1

I need to perform a rolling linear regression for X periods at a time. I have the following pandas dataframe:

   value
0  4354
1  7564
2  657
3  7876

I can perform a linear regression on the whole dataframe by using scipy as follows:

from scipy import stats

slope, intercept, r_value, p_value, std_err = stats.linregress(df.index, df['value'])

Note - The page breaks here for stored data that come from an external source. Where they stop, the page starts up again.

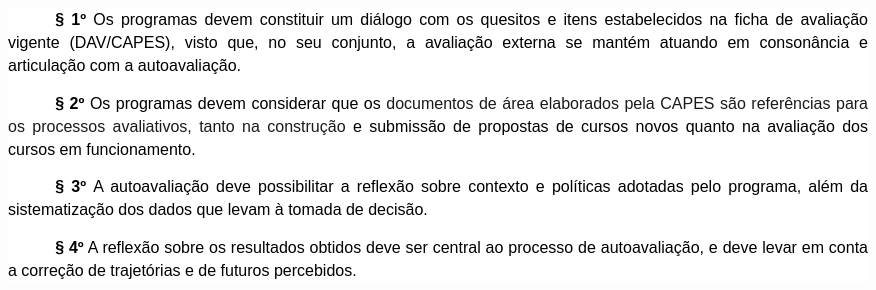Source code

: <p class=MsoNormal style='text-align:justify;text-indent:35.45pt;mso-pagination:
none;mso-hyphenate:none'><b style='mso-bidi-font-weight:normal'><span
style='font-size:12.0pt;font-family:"Arial","sans-serif";mso-fareast-font-family:
SimSun;color:black;mso-font-kerning:.5pt;mso-fareast-language:ZH-CN;mso-bidi-language:
HI'>§ 1º </span></b><span style='font-size:12.0pt;font-family:"Arial","sans-serif";
mso-fareast-font-family:SimSun;color:black;mso-font-kerning:.5pt;mso-fareast-language:
ZH-CN;mso-bidi-language:HI'>Os programas devem constituir um diálogo com os
quesitos e itens estabelecidos na ficha de avaliação vigente (DAV/CAPES), visto
que, no seu conjunto, a avaliação externa se mantém atuando em consonância e
articulação com a <span class=SpellE>autoavaliação</span>. </span><span
style='font-size:12.0pt;mso-fareast-font-family:SimSun;mso-bidi-font-family:
Mangal;mso-font-kerning:.5pt;mso-fareast-language:ZH-CN;mso-bidi-language:HI'><o:p></o:p></span></p>

<p class=MsoNormal style='text-align:justify;text-indent:35.4pt;mso-pagination:
none;mso-hyphenate:none'><b style='mso-bidi-font-weight:normal'><span
style='font-size:12.0pt;font-family:"Arial","sans-serif";mso-fareast-font-family:
SimSun;color:black;mso-font-kerning:.5pt;mso-fareast-language:ZH-CN;mso-bidi-language:
HI'>§ 2º </span></b><span style='font-size:12.0pt;font-family:"Arial","sans-serif";
mso-fareast-font-family:SimSun;color:black;mso-font-kerning:.5pt;mso-fareast-language:
ZH-CN;mso-bidi-language:HI'>Os programas devem considerar que os</span><span
style='font-size:12.0pt;font-family:"Arial","sans-serif";mso-fareast-font-family:
SimSun;mso-font-kerning:.5pt;mso-fareast-language:ZH-CN;mso-bidi-language:HI'>
documentos de área elaborados pela CAPES são referências para os processos
avaliativos, tanto na construção <span style='color:black'>e submissão de
propostas de cursos novos quanto na avaliação dos cursos em funcionamento.</span></span><span
style='font-size:12.0pt;mso-fareast-font-family:SimSun;mso-bidi-font-family:
Mangal;mso-font-kerning:.5pt;mso-fareast-language:ZH-CN;mso-bidi-language:HI'><o:p></o:p></span></p>

<p class=MsoNormal style='text-align:justify;text-indent:35.4pt;mso-pagination:
none;mso-hyphenate:none'><b style='mso-bidi-font-weight:normal'><span
style='font-size:12.0pt;font-family:"Arial","sans-serif";mso-fareast-font-family:
SimSun;color:black;mso-font-kerning:.5pt;mso-fareast-language:ZH-CN;mso-bidi-language:
HI'>§ 3º </span></b><span style='font-size:12.0pt;font-family:"Arial","sans-serif";
mso-fareast-font-family:SimSun;color:black;mso-font-kerning:.5pt;mso-fareast-language:
ZH-CN;mso-bidi-language:HI'>A <span class=SpellE>autoavaliação</span> deve
possibilitar a reflexão sobre contexto e políticas adotadas pelo programa, além
da sistematização dos dados que levam à tomada de decisão.</span><span
style='font-size:12.0pt;mso-fareast-font-family:SimSun;mso-bidi-font-family:
Mangal;mso-font-kerning:.5pt;mso-fareast-language:ZH-CN;mso-bidi-language:HI'><o:p></o:p></span></p>

<p class=MsoNormal style='text-align:justify;text-indent:35.4pt;mso-pagination:
none;mso-hyphenate:none'><b style='mso-bidi-font-weight:normal'><span
style='font-size:12.0pt;font-family:"Arial","sans-serif";mso-fareast-font-family:
SimSun;color:black;mso-font-kerning:.5pt;mso-fareast-language:ZH-CN;mso-bidi-language:
HI'>§ 4º</span></b><span style='font-size:12.0pt;font-family:"Arial","sans-serif";
mso-fareast-font-family:SimSun;color:black;mso-font-kerning:.5pt;mso-fareast-language:
ZH-CN;mso-bidi-language:HI'> A reflexão sobre os resultados obtidos deve ser
central ao processo de <span class=SpellE>autoavaliação</span>, e deve levar em
conta a correção de trajetórias e de futuros percebidos. <o:p></o:p></span></p>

And then to get the linear regression line I do:

df['linreg'] = intercept + slope * df.index

But what I have been unable to figure out how to do is a rolling linear regression, for example with a 20 row rolling window.

darkpool
  • 13,822
  • 16
  • 54
  • 89
  • You probably want [`rolling_apply`](http://pandas.pydata.org/pandas-docs/stable/generated/pandas.rolling_apply.html#pandas.rolling_apply) – EdChum Sep 02 '15 at 12:29
  • Select 20 rows and call linregress on them; repeat with 20 more rows. – ev-br Sep 02 '15 at 12:48
  • @darkpool You've specified a `value` and an `index`. What are you looking to perform your linear regression on? In other words, in the standard linear form of `Y=a+bX`, what is your `X` and `Y` in your dataset? I'm guessing your `value` would be `Y` and your `index` would be `X`. Or are you looking to run your analysis on `X` with `lagged terms of X`? Or is your sample data misrepresenting your intentions, meaning that you would like to regress value on *another* value in another column? – vestland Feb 26 '19 at 19:10

1 Answers1

0

Linear regression requires the computation of five sums: Xi, Xi², Yi, Yi², Xi.Yi. You can update these in a rolling window fashion, adding new points and deducting old ones.

This works perfectly for integer numbers that do not exceed the machine representation accuracy. Otherwise you need to restart every now and then to reduce accumulation of errors.